School of Nuclear Science and Engineering, Oregon State University, 100 Radiation Center, Corvallis, OR 97331, United States of America.
Department of Radiation Oncology, Washington University School of Medicine, St. Louis, MO, 63110, United States of America.
Phys Med Biol. 2021 Feb 11;66(4):045026. doi: 10.1088/1361-6560/abd4f9.
Understanding and designing clinical radiation therapy is one of the most important areas of state-of-the-art oncological treatment regimens. Decades of research have gone into developing sophisticated treatment devices and optimization protocols for schedules and dosages. In this paper, we presented a comprehensive computational platform that facilitates building of the sophisticated multi-cell-based model of how radiation affects the biology of living tissue. We designed and implemented a coupled simulation method, including a radiation transport model, and a cell biology model, to simulate the tumor response after irradiation. The radiation transport simulation was implemented through Geant4 which is an open-source Monte Carlo simulation platform that provides many flexibilities for users, as well as low energy DNA damage simulation physics, Geant4-DNA. The cell biology simulation was implemented using CompuCell3D (CC3D) which is a cell biology simulation platform. In order to couple Geant4 solver with CC3D, we developed a 'bridging' module, RADCELL, that extracts tumor cellular geometry of the CC3D simulation (including specification of the individual cells) and ported it to the Geant4 for radiation transport simulation. The cell dose and cell DNA damage distribution in multicellular system were obtained using Geant4. The tumor response was simulated using cell-based tissue models based on CC3D, and the cell dose and cell DNA damage information were fed back through RADCELL to CC3D for updating the cell properties. By merging two powerful and widely used modeling platforms, CC3D and Geant4, we delivered a novel tool that can give us the ability to simulate the dynamics of biological tissue in the presence of ionizing radiation, which provides a framework for quantifying the biological consequences of radiation therapy. In this introductory methods paper, we described our modeling platform in detail and showed how it can be applied to study the application of radiotherapy to a vascularized tumor.

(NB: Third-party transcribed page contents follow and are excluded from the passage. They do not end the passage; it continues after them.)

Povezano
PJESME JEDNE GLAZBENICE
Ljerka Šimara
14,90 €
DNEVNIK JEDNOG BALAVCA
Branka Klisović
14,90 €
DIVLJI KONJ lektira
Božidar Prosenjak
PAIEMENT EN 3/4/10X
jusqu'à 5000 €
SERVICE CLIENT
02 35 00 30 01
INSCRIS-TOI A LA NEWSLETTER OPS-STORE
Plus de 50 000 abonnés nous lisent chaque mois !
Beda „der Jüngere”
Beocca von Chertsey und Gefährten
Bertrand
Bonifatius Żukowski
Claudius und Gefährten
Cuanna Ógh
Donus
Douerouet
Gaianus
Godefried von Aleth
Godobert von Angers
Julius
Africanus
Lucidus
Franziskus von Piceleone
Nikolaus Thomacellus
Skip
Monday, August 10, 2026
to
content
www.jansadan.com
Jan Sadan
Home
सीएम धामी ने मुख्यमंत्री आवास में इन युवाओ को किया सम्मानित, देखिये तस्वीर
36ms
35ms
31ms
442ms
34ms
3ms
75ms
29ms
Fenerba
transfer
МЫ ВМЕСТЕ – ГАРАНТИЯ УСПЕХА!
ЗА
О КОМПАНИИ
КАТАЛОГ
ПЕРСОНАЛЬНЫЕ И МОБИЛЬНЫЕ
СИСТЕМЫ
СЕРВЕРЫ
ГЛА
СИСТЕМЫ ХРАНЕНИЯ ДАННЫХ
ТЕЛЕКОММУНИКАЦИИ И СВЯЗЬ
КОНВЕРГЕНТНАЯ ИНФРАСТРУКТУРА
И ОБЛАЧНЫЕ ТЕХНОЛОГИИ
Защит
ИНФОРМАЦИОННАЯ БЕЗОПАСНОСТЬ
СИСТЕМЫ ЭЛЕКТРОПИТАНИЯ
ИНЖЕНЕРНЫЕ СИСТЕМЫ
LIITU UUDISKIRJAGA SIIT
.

理解和设计临床放射治疗是最先进的肿瘤治疗方案中最重要的领域之一。几十年来,人们一直在研究开发复杂的治疗设备和优化方案,以确定时间表和剂量。在本文中,我们提出了一个全面的计算平台,该平台有助于构建复杂的多细胞模型,以研究辐射如何影响活组织的生物学。我们设计并实现了一种耦合模拟方法,包括辐射传输模型和细胞生物学模型,以模拟照射后肿瘤的反应。辐射传输模拟是通过 Geant4 实现的,Geant4 是一个开源的蒙特卡罗模拟平台,为用户提供了许多灵活性,以及用于低能 DNA 损伤模拟的物理引擎 Geant4-DNA。细胞生物学模拟是使用 CompuCell3D(CC3D)实现的,CC3D 是一个细胞生物学模拟平台。为了将 Geant4 求解器与 CC3D 耦合,我们开发了一个名为 RADCELL 的“桥接”模块,该模块提取 CC3D 模拟中的肿瘤细胞几何形状(包括单个细胞的指定),并将其移植到 Geant4 中进行辐射传输模拟。使用 Geant4 获得多细胞系统中的细胞剂量和细胞 DNA 损伤分布。使用基于 CC3D 的细胞组织模型模拟肿瘤反应,并通过 RADCELL 将细胞剂量和细胞 DNA 损伤信息反馈给 CC3D,以更新细胞属性。通过合并两个强大且广泛使用的建模平台 CC3D 和 Geant4,我们提供了一种新工具,可以模拟存在电离辐射时生物组织的动力学,为量化放射治疗的生物学后果提供了框架。在这篇介绍性方法论文中,我们详细描述了我们的建模平台,并展示了如何将其应用于研究放射治疗在血管化肿瘤中的应用。